== TASK DIRECTIONS ==
Copy out lines with the word "each" from the material that follows.

== INFORMATION PROVIDED ==
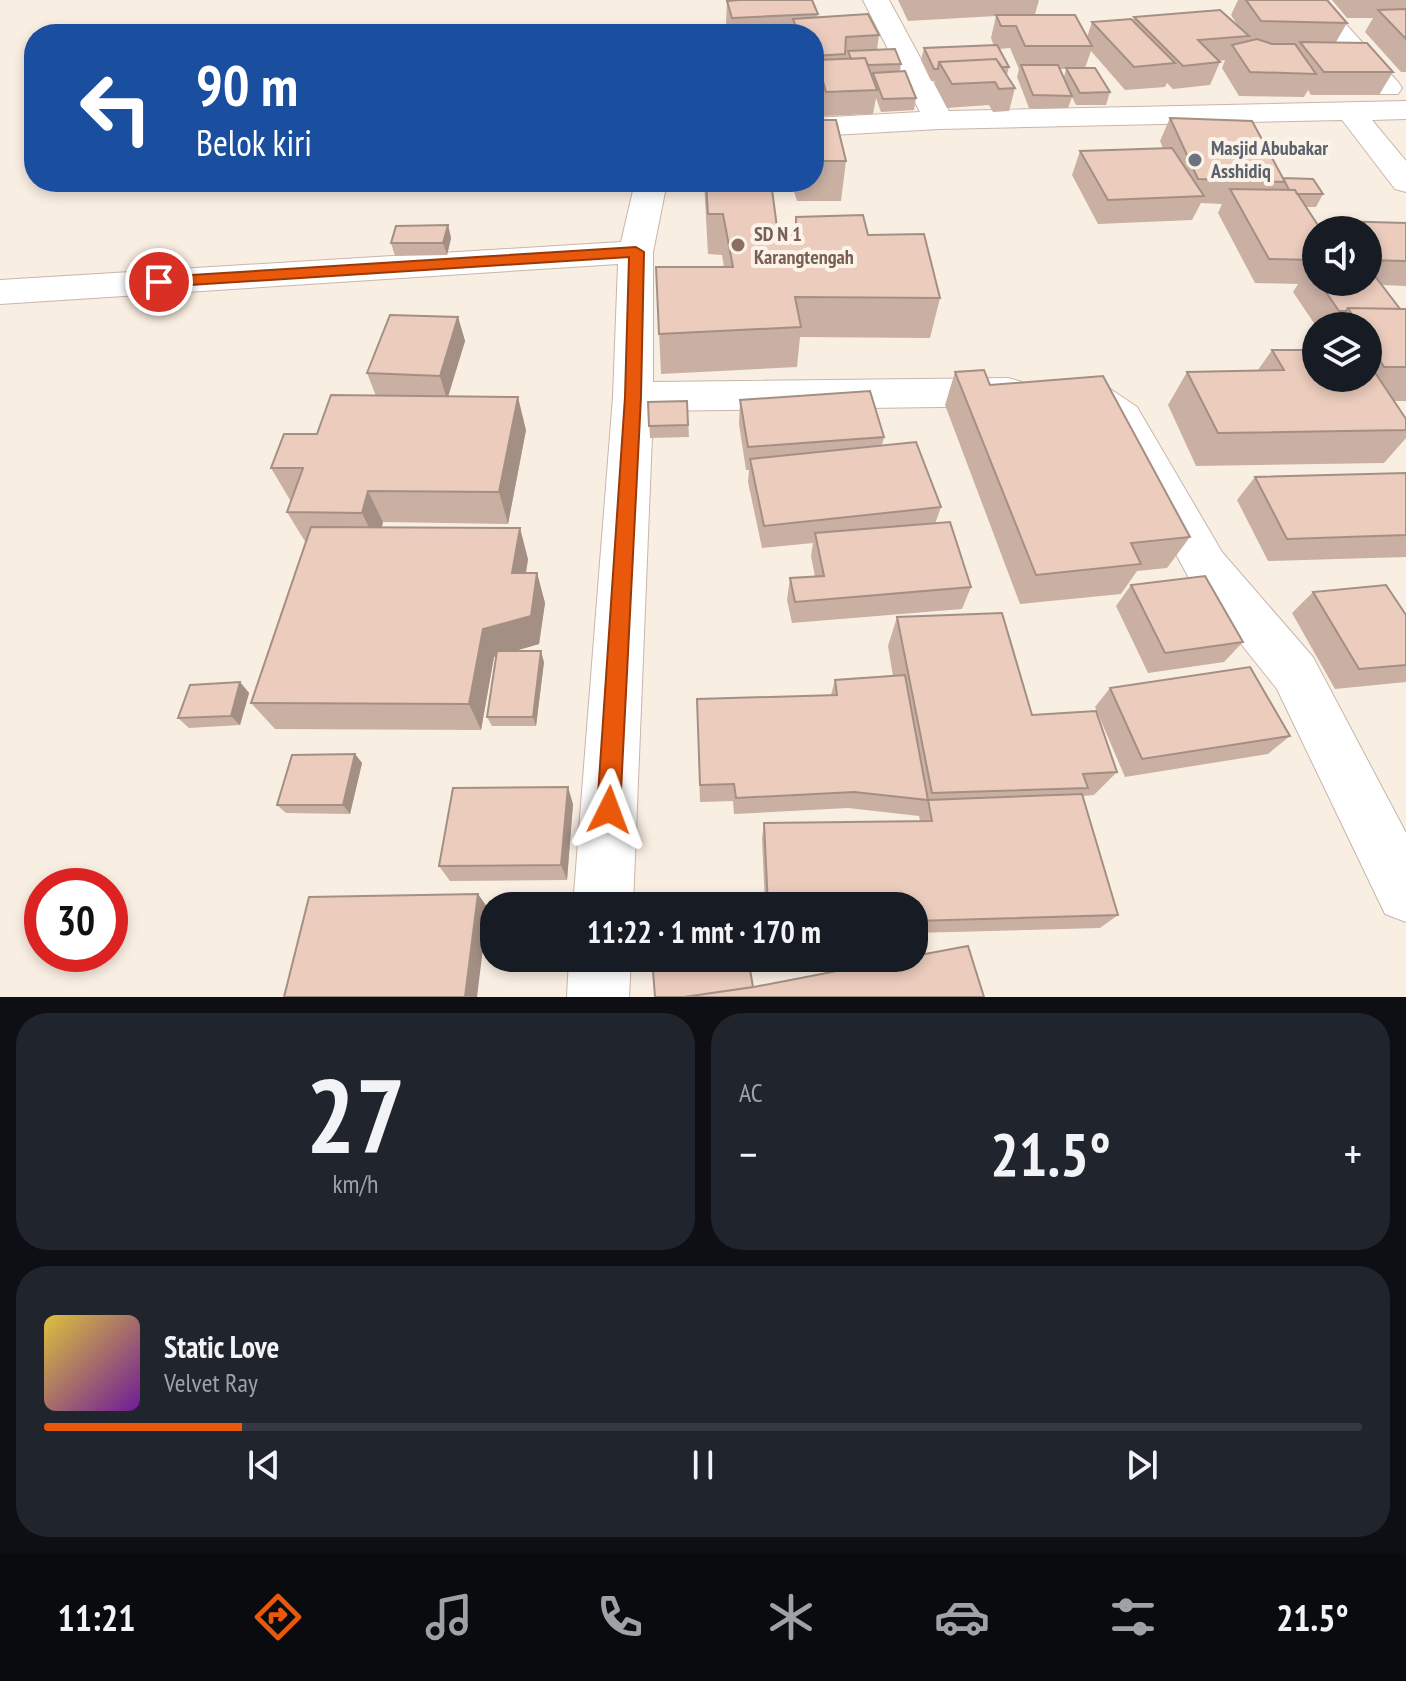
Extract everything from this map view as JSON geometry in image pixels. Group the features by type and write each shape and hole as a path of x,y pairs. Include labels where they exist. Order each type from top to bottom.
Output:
...
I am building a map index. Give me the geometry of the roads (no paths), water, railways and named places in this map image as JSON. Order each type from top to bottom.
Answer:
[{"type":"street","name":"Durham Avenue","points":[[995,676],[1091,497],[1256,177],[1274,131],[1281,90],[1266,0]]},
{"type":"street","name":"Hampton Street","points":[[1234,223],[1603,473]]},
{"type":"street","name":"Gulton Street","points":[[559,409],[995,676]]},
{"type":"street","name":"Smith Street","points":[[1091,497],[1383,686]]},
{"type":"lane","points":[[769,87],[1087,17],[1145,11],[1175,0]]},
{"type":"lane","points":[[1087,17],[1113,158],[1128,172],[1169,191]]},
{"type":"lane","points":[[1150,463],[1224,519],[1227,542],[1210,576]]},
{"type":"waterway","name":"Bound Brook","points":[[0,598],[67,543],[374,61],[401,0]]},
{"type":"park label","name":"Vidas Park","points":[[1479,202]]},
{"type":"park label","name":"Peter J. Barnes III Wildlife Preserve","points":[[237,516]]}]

== RESULT OF THE EXERCISE ==
Extract everything from this map view as JSON geometry in image pixels. Group the features by type and write each shape and hole as a path of x,y pairs. Include labels where they exist. Order each type from top to bottom.
I am building a map index. Give me the geometry of the roads (no paths), water, railways and named places in this map image as JSON. Order each type from top to bottom.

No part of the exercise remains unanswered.